FIG. 8 illustrates another exemplary embodiment of a latch assembly 300 having an insert 310, a ring 120, and a plunger 330. The latch assembly 300 is substantially similar to latch assembly 100 described above except that the insert 310 is configured to retain the plunger 330. In particular, as shown, each arm 310a, 310b can include a groove 317a, 317b that seats a lip 331a, 331b on opposed sides of the insert 330. The plunger 330 is configured to be inserted into the insert 310 by advancing the lips 331a, 331b until sufficient force is applied to deflect the arms 310a, 310b outward, allowing the lips 331a, 331b to passthrough the opening between the arms 310a, 310ba and to extend into the grooves 317a, 317b, thereby locking the plunger 330 in the insert 310. The grooves 317a, 317b hold the insert 310 at a location that causes a projection 332 on the insert 330 to extend into the guide track 312. When the plunger 330 is retained in the insert 310, the projection 332 will act to restrict movement of the ring 120 between the first and second positions, as explained above.

Approximating language, as used herein throughout the specification and claims, may be applied to modify any quantitative representation that could permissibly vary without resulting in a change in the basic function to which it is related.
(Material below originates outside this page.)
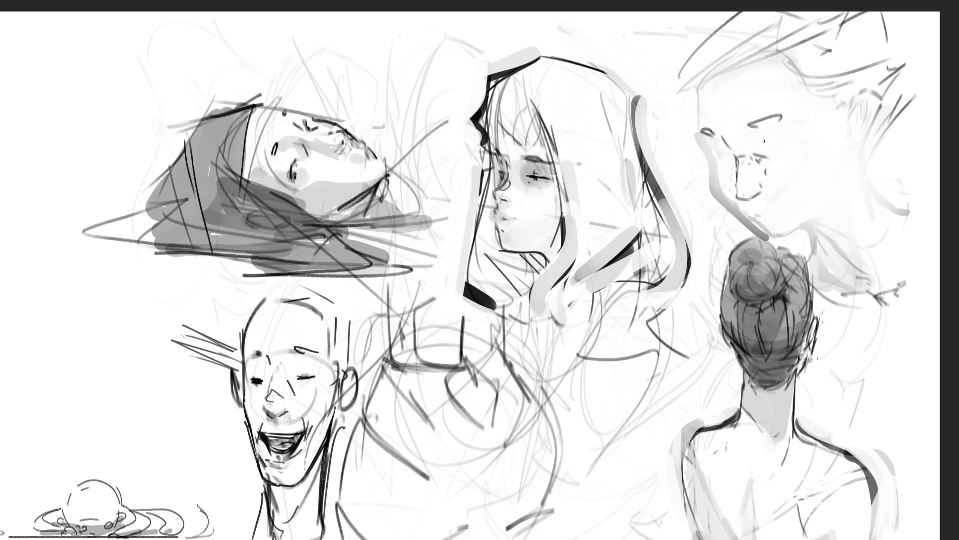
pyautogui.moveTo(796, 132); pyautogui.dragTo(764, 137)
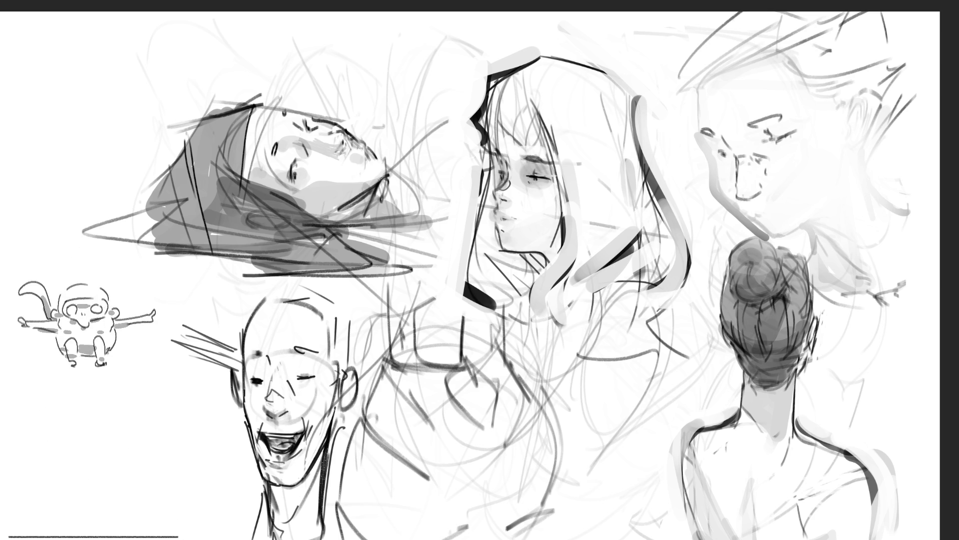
# - Redraw the face's jaw, cheek line, forehead edge and eye outline
pyautogui.moveTo(701, 132); pyautogui.dragTo(761, 231)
Accordingly, a value modified by a term or terms, such as “about,” “approximately,” and “substantially,” are not to be limited to the precise value specified. In at least some instances, the approximating language may correspond to the precision of an instrument for measuring the value. Here and throughout the specification and claims, range limitations may be combined and/or interchanged, such ranges are identified and include all the sub-ranges contained therein unless context or language indicates otherwise.

One skilled in the art will appreciate further features and advantages of the invention based on the above-described implementations. Accordingly, the present application is not to be limited by what has been particularly shown and described, except as indicated by the appended claims. All publications and references cited herein are expressly incorporated by reference in their entirety.

The present disclosure has been described above by way of example only within the context of the overall disclosure provided herein. It will be appreciated that modifications within the spirit and scope of the claims may be made without departing from the overall scope of the present disclosure.